Say if I have orders and people in a pretend sequence but I want to find orders of only certain people. I would follow a few steps:
I would create a dataset only for a parameter and call it 'People' for this example lets use a table variable that self executes and place this 'Query' box for a dataset.
declare #People Table ( personID int identity, person varchar(8));
insert into #People values ('Brett'),('Sean'),('Chad'),('Michael')
,('Ray'),('Erik'),('Queyn');
select * From #People
I would want to start with the dependency first which is a variable #Person I set up as an Integer and check 'Allow multiple values'. I then choose 'Available Values' on the left pane of the variable. I choose 'Get values from a query' choose my 'people' dataset from 1, choose PersonID as the Value field, and person as the label.
Now my parameter is bound and I can move on to my orders set. Again create a Dataset but call this one 'OrdersMain' and use a self extracting table variable but I am adding a predicate now referencing my variable from above as well.
declare #Orders table ( OrderID int identity, PersonID int, Desciption varchar(32), Amount int);
insert into #Orders values (1, 'Shirt', 20),(1, 'Shoes', 50),(2, 'Shirt', 22),
(2, 'Shoes', 52),(3, 'Shirt', 20),(3, 'Shoes', 50),(3, 'Hat', 20),
(4, 'Shirt', 20),(5, 'Shirt', 20),(5, 'Pants', 30), (6, 'Shirt', 20),
(6, 'RunningShoes', 70),(7, 'Shirt', 22),(7, 'Shoes', 40),(7, 'Coat', 80)
Select * from #Orders where PersonID in (#Person)
Now if populate my report with a tablix item and put the values from 'OrdersMain' in a tablix a user is prompted with a label for Brett, Sean, etc.. but the id is used for the orders to limit the scope of the dataset.
Optional
You can repeat step 1 for a SUBSET of people in another dataset and call it 'Defaults'. Then with an expanse of step 2 leave everything as is, but add this new dataset to 'Default Values' get from a query.
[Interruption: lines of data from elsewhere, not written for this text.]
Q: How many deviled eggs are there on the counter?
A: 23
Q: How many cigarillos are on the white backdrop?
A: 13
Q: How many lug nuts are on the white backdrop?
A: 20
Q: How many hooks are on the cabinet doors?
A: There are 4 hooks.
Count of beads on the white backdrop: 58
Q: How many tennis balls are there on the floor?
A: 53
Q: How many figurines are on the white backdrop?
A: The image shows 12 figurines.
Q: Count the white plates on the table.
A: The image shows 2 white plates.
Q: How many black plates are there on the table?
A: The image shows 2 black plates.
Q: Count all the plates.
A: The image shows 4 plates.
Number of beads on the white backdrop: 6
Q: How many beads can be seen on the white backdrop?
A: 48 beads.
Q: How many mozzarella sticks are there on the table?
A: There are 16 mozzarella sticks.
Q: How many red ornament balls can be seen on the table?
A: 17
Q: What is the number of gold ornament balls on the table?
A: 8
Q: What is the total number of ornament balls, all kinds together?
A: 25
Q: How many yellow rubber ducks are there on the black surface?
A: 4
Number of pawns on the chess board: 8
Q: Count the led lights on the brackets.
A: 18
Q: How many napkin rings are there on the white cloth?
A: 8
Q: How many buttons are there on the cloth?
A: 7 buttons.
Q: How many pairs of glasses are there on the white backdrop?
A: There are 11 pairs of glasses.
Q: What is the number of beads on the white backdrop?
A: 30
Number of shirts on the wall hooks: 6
This way I could create a temp table to get some of my people I most often use and then set them to be defaults instead. This would make the report auto execute when called.
Filtering can mean other things in SSRS as well. You can on any dataset see on the left pane a 'filter' and you may apply this. Keep in mind this will evaluate the whole expression first and then filter it. This use IMHO is best with shared datasets that are rather small and fast. Or you can use the filter clause in tablix elements as well which often is good when you want three objects from the same set but different predicates evaluated after runtime but to limit scope with reuse of one dataset for many objects.